Un’inaugurazione per ricordare, da parte di tutti gli intervenuti, quello che fu un tempo l’orfanotrofio di Cremona, che attraverso varie denominazioni ha abbracciato quasi due secoli di storia cremonese da quel 1837 in cui il sacerdote Ferdinando Manini costituì il primo nucleo, quello dei ‘discoli’. Agli inizi del Novecento venne edificata l’attuale sede di via Antica Porta Tintoria ed è all’anno dell’inaugurazione, il 1912, che risale una delle lapidi restaurate che riporta, primo di una lunga lista, il nome del più antico benefattore di cui sia rimasta traccia: la data è il 1562, quattro anni dopo la nascita del primo ricovero per orfani per opera dei padri Somaschi; il nome è Lodovico Plebani. L’elenco prosegue fino al 1951, con Amelia Passani. Un’altra lastra è dedicata a Gaetano Bolzesi, il podestà di Cremona che mise a disposizione il complesso di via Cantarane (ora via Antica Porta Tintoria); e naturalmente un’altra ricorda don Manini, fondatore dell'”istituto pei fanciulli discoli abbandonati, rinnovato in questa sede dalla Congregazione di carità con liberale indirizzo educativo”. Una settima lastra, realizzata ex novo, per volontà dell’associazione ex allievi, è la riproduzione di quella andata perduta in ricordo di Lazzaro Chiappari, che fu consigliere per 40 anni, tra 1890 e 1930, della Congregazione di Carità, ente amministratore degli orfanotrofi e a cui è intitolata l’associazione.

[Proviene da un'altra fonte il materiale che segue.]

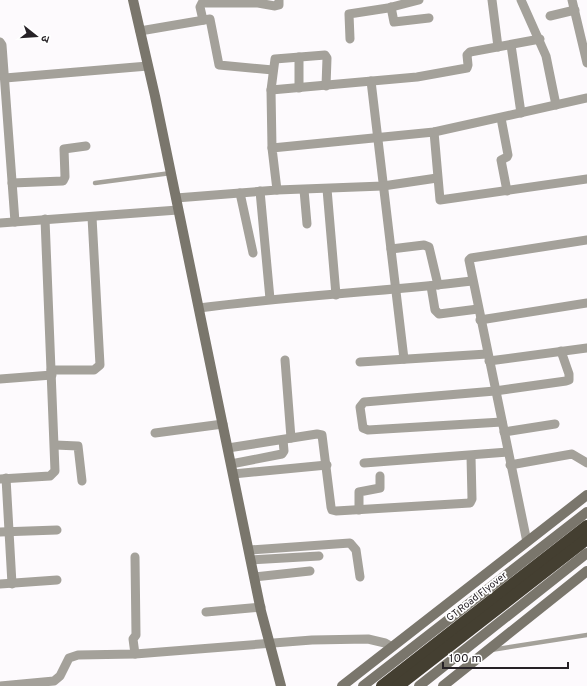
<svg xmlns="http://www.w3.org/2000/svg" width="587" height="686" viewBox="0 0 587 686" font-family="Overpass,'Noto Sans Devanagari',sans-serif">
<rect width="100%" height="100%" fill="#fdfafd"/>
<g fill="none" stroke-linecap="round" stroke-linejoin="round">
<g stroke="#a4a19a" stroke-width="4.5">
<path d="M95 183 171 173"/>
<path d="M491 650 587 635"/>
</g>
<g stroke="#a4a19a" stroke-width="9">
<path d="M492 0 498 47"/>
<path d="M521 0 546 56 556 105"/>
<path d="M572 0 587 63"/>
<path d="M391 7 394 22 429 18"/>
<path d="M550 16 575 10"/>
<path d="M203 20 200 7 202 3H258L275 6 279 5V0"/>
<path d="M140 31 210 19 219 65 273 70"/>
<path d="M350 39 349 14 388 8 419 0"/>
<path d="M0 42 2 45 15 222"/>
<path d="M511 45 521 113"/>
<path d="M5 78 148 66"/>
<path d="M371 81 404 359"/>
<path d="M299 88V57"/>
<path d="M271 90 417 77 467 68 468 65 467 55 470 52 540 39"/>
<path d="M501 118 508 155 507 157 501 160 507 191"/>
<path d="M434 132 440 200 587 179"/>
<path d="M272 148 271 90 275 59 325 55 327 58 326 86"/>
<path d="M12 183 63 181 65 177 64 149 86 146"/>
<path d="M327 189 336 295"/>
<path d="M277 190 383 186 437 178"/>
<path d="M304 190 307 224"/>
<path d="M260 191 270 299"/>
<path d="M240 193 253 253"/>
<path d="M176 198 277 190 272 148 434 132 587 98"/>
<path d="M0 223 178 210"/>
<path d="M391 249 424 245 429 247 438 285"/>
<path d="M431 286 435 310 439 314 478 309"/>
<path d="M199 308C290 296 381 292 472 281"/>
<path d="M480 320 587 303"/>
<path d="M285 360 291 438"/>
<path d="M489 361 587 348"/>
<path d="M360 362 487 354"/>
<path d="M51 370H94L100 365 92 217"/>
<path d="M0 379 52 375"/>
<path d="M502 422 368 430 363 428 360 407 364 402 495 391 566 381 569 380V374L561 351"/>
<path d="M504 432 555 424"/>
<path d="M155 433 223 424"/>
<path d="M55 445 78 446 82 481"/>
<path d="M228 448 317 434 322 435 331 507 332 510 336 511 470 503 472 499 471 456"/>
<path d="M364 463 508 452"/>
<path d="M231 464 282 454 284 451 283 440"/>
<path d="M510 465 572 454 587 463"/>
<path d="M233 474 327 465"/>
<path d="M6 478 12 584"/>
<path d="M0 479 50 476 55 471 45 219"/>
<path d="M359 510V492L380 488V476"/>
<path d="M0 532 57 530"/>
<path d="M527 542 469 260 471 258 587 240"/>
<path d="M249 550 350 543 356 550 360 577"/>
<path d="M135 557 136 635 133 639 135 654"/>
<path d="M251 560 319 556"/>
<path d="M254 577 310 571"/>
<path d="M0 584 57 580"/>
<path d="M206 612 261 607"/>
<path d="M0 686 54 681 60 676 69 658 78 655 135 654 312 640 368 639 385 643 392 647"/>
</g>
<g stroke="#7a766c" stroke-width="10">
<path d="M133 0 155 96 261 611 281 686"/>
<path d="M342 686 587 495"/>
<path d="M363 686 587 512"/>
<path d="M419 686 587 553"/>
<path d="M443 686 587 571"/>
</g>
<g stroke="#443f31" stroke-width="12">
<path d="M382 686 587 526"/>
<path d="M398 686 587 539"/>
</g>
</g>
<g text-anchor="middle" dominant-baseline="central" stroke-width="3.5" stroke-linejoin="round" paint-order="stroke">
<g font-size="10" fill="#262126" stroke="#fff">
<text transform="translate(477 597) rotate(-38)">GT Road Flyover</text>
</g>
</g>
<g transform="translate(36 36) rotate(107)" stroke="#ffffff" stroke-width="3" paint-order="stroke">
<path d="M0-3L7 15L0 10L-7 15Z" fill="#262126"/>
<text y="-6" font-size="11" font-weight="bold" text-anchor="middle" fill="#262126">उ</text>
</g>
<path d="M443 662v6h125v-6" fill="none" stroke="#262126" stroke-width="2"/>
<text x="449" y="662" font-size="12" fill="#262126" stroke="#ffffff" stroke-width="3" paint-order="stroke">100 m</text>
</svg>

Grande soddisfazione per il risultato raggiunto è stata espressa da Garoli: “E’ una bella pagina di storia della nostra città, riscritta attraverso documenti dimenticati da tempo. La Fondazione, su sollecitazione dell’associazione Chiappari, si è fatta interlocutrice con la Soprintendenza per le autorizzazioni. Non a caso la prima visita ufficiale compiuta dal soprintendente da poco insediatosi, venne fatta proprio qui, a testimonianza dell’importanza dell’edificio e di quanto qui custodito”.

Zanesi ha sottolineato il valore storico di queste che sono vere e proprie fonti riscoperte, complementari a quella cartacee custodite nell’archivio e meritevoli di ulteriori approfondimenti, mentre Arnaldo Scazzoli ha tracciato un excursus storico-affettivo sull’istituzione che lo ospitò per otto anni. Simona Pasquali infine si è detta affascinata da questo luogo carico di storia, le cui originarie funzioni vanno ricordate a futura memoria, ma anche come sprone a continuare, attraverso gli odierni servizi sociali, l’opera di assistenza alle categorie più fragili.